Curioso é que esse problema, o do aumento do custo de um factor de produção, se apresente como tendo por única solução o da intervenção estatal. E esta, a satisfazer os interesses desses ou doutros, baixando por exemplo o imposto sobre os combustíveis, vai transferir o problema para outro lado: se esse imposto baixar, mantendo-se o actual nível de despesa, terão de subir outros. A diferença será que os não consumidores de combustíveis passarão a financiar os consumidores. O Pedro, que até detesta sardinhas e se desloca de bicicleta, vai ter de pagar para os pescadores irem à faina. É isto justo? Não é, nem deixa de ser, mas o Pedro vai organizar-se e começar a berrar quando lhe subirem o IRS, ou lhe fecharem as urgências na sua terra, ou qualquer outro serviço, sob pretexto da necessária diminuição de despesas que a diminuição das receitas fiscais vai implicar.
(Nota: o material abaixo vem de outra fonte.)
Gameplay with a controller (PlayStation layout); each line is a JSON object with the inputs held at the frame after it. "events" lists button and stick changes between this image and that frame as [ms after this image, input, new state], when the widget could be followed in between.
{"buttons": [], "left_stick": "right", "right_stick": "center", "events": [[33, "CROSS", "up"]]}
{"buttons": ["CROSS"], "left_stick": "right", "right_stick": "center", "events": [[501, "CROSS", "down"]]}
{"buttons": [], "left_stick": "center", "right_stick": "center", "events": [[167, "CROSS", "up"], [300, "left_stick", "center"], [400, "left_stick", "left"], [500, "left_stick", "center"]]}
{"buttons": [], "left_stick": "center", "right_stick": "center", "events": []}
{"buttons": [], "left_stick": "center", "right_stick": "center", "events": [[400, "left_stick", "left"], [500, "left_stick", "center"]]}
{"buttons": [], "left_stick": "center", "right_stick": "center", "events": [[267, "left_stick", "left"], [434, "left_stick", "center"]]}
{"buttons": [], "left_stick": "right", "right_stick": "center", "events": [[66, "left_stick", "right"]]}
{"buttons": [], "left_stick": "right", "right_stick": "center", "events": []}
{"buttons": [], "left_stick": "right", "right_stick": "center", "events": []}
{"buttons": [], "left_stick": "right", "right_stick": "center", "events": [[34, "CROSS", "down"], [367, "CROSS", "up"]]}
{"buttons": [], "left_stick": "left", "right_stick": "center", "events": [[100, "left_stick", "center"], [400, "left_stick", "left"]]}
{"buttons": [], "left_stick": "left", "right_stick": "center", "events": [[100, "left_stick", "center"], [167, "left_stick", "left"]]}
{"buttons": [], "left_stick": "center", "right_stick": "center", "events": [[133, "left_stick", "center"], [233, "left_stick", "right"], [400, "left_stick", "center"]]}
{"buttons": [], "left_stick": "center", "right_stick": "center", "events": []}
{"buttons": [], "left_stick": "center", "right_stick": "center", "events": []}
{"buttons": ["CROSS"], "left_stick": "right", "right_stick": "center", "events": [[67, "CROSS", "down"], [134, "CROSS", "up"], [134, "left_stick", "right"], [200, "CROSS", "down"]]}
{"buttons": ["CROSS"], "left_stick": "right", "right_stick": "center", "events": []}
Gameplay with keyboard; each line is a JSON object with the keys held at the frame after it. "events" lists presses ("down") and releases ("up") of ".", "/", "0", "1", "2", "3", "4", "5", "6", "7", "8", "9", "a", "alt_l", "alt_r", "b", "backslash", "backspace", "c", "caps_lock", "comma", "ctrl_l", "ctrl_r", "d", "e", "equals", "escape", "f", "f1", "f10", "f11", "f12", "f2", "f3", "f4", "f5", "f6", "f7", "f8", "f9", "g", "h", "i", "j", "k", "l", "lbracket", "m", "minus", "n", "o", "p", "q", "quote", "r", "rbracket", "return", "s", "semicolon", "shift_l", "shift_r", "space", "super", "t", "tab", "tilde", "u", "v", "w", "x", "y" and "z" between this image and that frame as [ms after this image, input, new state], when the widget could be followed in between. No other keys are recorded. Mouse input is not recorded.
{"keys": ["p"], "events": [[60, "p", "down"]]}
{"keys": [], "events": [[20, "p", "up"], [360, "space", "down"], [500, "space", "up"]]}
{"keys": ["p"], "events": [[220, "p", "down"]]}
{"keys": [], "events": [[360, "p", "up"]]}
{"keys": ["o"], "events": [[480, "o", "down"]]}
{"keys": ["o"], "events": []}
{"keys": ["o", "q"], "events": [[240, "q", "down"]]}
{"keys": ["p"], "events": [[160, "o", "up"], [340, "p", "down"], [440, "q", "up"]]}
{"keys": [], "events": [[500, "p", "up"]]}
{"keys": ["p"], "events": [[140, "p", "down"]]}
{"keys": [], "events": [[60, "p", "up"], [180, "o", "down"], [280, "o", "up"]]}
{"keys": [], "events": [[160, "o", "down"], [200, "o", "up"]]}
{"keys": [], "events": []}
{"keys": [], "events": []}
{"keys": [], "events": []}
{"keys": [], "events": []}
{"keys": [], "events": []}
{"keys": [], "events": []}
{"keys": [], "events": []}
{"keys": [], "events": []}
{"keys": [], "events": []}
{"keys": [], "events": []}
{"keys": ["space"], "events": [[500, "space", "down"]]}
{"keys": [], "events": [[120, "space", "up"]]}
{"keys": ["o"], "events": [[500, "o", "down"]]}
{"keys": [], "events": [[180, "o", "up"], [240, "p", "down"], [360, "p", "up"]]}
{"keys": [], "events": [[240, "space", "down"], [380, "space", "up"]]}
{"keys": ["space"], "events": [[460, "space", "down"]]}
Não é só em Portugal. Os pescadores franceses e os motoristas ingleses também se queixam e também reclamam soluções de excepção. O que ninguém parece ver é que essas soluções, de excepção, se reclamam do egoísmo, são reivindicações de uns contra o interesse dos demais; é pedirem que lhes dêem antes a eles o que é também dos outros. É compreensível, mas não é bonito.

Entretanto, as más notícias não acabam aqui. Consta que a ASAE tem intenções de fiscalizar as sardinhadas dos santos populares. Fizemos mal a alguém?